Wednesday 9th 30-33F, -1+1C, light winds, heavy overcast, 2-3" of overnight snow lying with very light snow still falling. We are promised a clear up with sunshine. No sign of it yet. There is no problem with adhesion on modest snow depths with a two wheel drive [2WD] trike.
The main problem is how incredibly wet and corrosive the roads are after ploughing and salting. Plus my holding up the traffic where the roads are considerably narrowed by the snow banks at the edges. It is not always possible to pull off briefly [and to brake safely] to let the traffic go past. As I often do with buses and lorries on the narrow and twisting roads. The entrances to farmyards and private drives are often invisible due to the snow clearing blocking exits.There never was a break in the grey skies but it didn't snow any more and there was a gentle thaw. No walk or ride but I spent a couple of hours working in the shed at 33F,1C. A down jacket is superbly warm and thin workshop gloves take away the pain of handling cold metal.
Thursday 10th 31-34F, 0-1C, white frost, very light breeze, distant mist, risk of sunshine. Snow still lying where it had not been cleared. I could hear tractors as I left home so I went to investigate what they might be doing in the snow. It turned out that they were bringing the large excavator back from the far end of the field where they had been making drainage trenches.
They had been using their huge, multi-purpose, Case II four-tracked tractor to tow an earth-moving trailer in largely soft conditions. The cold easterly breeze was not comfortable on my bare hands despite its lightness as I kept taking out my camera for a distant shot. The roads were clear thanks to the regular salting lorries. I saw the flashing lights approaching and ducked behind a road sign to avoid being sprayed by one as it passed. No reason not to go for a ride after coffee with the roads in this condition.

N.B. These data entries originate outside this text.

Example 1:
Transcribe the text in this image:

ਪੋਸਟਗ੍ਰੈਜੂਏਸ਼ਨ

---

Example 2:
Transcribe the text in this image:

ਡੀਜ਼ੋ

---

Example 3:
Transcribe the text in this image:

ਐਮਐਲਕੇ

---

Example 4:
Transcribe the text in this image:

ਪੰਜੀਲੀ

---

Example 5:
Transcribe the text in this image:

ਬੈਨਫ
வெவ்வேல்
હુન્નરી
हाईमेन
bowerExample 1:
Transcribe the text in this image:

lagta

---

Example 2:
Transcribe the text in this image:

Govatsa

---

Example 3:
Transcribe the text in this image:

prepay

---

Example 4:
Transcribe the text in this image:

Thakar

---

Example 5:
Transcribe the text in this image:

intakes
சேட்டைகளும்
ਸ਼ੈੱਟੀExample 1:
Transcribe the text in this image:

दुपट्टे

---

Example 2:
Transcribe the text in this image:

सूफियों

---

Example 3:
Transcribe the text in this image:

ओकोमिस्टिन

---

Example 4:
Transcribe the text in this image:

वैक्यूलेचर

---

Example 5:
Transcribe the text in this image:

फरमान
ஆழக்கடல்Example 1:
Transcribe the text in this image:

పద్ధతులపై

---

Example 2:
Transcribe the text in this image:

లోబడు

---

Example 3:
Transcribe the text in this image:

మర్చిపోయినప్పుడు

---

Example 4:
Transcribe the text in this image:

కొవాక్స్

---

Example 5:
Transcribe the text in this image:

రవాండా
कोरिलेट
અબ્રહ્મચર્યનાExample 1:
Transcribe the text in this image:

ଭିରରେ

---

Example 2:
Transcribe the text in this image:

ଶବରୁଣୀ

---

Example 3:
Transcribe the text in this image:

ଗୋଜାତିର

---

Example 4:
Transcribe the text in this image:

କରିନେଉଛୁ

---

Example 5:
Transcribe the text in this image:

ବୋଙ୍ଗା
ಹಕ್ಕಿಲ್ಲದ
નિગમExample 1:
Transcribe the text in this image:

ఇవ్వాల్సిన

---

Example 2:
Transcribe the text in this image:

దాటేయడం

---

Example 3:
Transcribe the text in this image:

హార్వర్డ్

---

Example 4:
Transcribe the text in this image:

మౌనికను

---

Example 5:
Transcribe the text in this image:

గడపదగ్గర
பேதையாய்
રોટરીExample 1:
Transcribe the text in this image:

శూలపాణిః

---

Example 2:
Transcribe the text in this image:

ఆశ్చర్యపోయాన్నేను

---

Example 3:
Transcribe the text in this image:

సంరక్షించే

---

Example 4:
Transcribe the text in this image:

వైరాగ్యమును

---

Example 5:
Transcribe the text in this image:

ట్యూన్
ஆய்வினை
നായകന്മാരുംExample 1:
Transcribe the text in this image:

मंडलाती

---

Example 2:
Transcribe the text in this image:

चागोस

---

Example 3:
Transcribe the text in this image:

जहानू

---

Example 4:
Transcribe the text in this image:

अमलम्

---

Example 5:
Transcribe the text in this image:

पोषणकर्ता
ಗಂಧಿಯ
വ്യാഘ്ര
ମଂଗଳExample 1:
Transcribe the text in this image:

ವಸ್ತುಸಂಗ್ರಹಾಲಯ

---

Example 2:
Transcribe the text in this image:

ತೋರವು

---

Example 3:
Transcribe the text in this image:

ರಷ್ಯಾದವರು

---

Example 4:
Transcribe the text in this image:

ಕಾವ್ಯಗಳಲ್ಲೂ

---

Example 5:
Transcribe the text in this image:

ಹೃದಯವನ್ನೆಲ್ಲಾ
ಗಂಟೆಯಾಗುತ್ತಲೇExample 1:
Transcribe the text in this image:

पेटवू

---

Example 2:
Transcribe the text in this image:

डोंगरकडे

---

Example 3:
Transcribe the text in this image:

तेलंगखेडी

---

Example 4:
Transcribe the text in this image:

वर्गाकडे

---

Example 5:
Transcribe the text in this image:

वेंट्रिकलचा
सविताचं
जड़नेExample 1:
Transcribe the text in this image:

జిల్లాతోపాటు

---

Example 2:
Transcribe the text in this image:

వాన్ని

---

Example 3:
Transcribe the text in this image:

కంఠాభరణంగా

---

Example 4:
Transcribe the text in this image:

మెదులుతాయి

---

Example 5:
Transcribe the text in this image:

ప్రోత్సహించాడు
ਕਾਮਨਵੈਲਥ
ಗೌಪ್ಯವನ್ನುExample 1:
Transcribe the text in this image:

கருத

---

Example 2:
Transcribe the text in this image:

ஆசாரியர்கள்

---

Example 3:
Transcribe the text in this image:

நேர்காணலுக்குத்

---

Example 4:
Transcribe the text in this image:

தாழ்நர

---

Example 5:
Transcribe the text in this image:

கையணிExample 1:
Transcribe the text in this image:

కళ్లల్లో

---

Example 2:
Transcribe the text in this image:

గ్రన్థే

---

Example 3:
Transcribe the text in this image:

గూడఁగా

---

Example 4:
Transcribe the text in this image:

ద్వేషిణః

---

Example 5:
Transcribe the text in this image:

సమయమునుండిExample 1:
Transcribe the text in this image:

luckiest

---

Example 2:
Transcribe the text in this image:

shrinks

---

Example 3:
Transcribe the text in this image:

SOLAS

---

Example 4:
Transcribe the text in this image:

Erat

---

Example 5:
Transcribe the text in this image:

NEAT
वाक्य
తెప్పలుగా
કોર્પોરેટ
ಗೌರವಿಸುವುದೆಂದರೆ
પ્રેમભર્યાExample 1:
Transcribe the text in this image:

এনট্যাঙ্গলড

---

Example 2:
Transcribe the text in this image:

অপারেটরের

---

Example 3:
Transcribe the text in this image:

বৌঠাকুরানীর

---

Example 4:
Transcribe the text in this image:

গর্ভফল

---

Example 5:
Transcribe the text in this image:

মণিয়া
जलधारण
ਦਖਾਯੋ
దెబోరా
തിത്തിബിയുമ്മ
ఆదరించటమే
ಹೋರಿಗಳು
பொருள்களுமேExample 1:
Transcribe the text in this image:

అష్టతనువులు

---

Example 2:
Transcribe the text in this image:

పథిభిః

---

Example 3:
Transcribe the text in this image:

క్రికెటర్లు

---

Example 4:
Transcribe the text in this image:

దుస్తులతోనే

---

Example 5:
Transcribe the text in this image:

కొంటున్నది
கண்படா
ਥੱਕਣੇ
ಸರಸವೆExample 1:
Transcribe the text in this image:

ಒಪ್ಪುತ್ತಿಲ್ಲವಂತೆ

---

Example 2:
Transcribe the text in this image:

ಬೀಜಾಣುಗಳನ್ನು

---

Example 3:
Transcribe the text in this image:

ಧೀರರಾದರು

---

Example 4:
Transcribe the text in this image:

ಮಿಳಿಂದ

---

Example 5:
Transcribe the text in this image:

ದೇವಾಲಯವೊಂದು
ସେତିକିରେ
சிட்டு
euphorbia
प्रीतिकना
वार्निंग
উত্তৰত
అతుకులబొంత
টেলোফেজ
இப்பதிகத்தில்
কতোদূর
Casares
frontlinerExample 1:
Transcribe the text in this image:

After coffee I was sent to Assens to buy myself a bottle of <cough> cough <cough> mixture. Half an hour to get there with the light tailwind. 40 minutes to get back back. When it is this cold one becomes highly sensitized [literally] to the slightest wind. Reaching 15-16mph with a light tailwind was noticeably colder. I wore the fleece neck sleeve half the way there and it was cosy. However, I had to take it and the scull cap off off because I was overheating. Not wishing to return with only a small bottle of cough mixture I bought some replacement frame clips for my Smart rear lights. Which I'd lost over the summer somehow. Coming back I had to stop and put my warm GripGrab cap back on to stop my scalp and skull from aching in the cold headwind. I need all the brain cells I can muster these days so wasn't taking any chances with ice crystals.
Wind chill increases rapidly with falling temperatures. [Do a search for wind chill table] I could feel the cold pressing against my forearms through my best winter cycling jacket. As usual I was wearing only a normal [recycled] racing jersey over the thinnest, thermal, long "skiing" underwear. Bought for about a fiver each in the supermarkets they last for literally years despite being washed every day throughout the long winters. My legs never felt cold in equally thin Long-johns under normal racing shorts. The polyester material is no thicker than some women's tights. My feet stayed comfortable in NW, unlined MTB boots and loop-pile socks from the local, farmer's supply shop. I bought several pairs of socks they were on offer at a fiver per pair but they had risen to £7 by the time I was told to buy another pair to smooth out the daily washing routine.
To think of the agonies I went through on my first Danish cycling winters! Apart from the NW boots [£150?] I usually buy my clothing at charity shop and supermarket prices. Though my [Wiggle] shorts and more occasional [longer ride] bibs cost more. I couldn't go back to cheap shorts now after being spoilt by decent padding. Not that the quality extends to the graphics and cloth with some of these. They can't tolerate such regular machine washing even at the correct [low] temperature. My first pair of touring bibs lost the will to live around the thigh bands and went all floppy. They now look as if a certain French sprinter had borrowed them overnight. Which is ridiculous considering how little wear they have had. I usually only wear bibs for over 40 mile rides.
For eye protection, in typically grey conditions, I continue to wear a dirt cheap pair of yellow lens safety glasses intended for industrial workshops. About £3 from the local supermarket from fading memory. They enjoy a broad single lens with subtle hints of 'visor' and have adjustable ear-leg length. No pair of "cycling sunglasses" I have ever tried offers remotely as much protection from eye-watering cold. Do the "designers" of cycle wear ever try their "creations" before sending the drawings off to China to be stamped out? I have tried finding more yellow sunglasses at the builder's merchants but they all cost £15 and have toxic, Chinese rubber, nose pieces. Which bring my face out in a hideous, permanent rash somewhat reminiscent of a sci-faux Martian.
The lake by the stately home was thinly frozen over but parts of the moat remained clear in places under the gorgeously antique, pedestrian suspension bridge. The open water was thanks to the channeled ripples from the Easterly wind. The autumn beeches looked stunning but I couldn't/wouldn't stop for photography. Only 17 miles.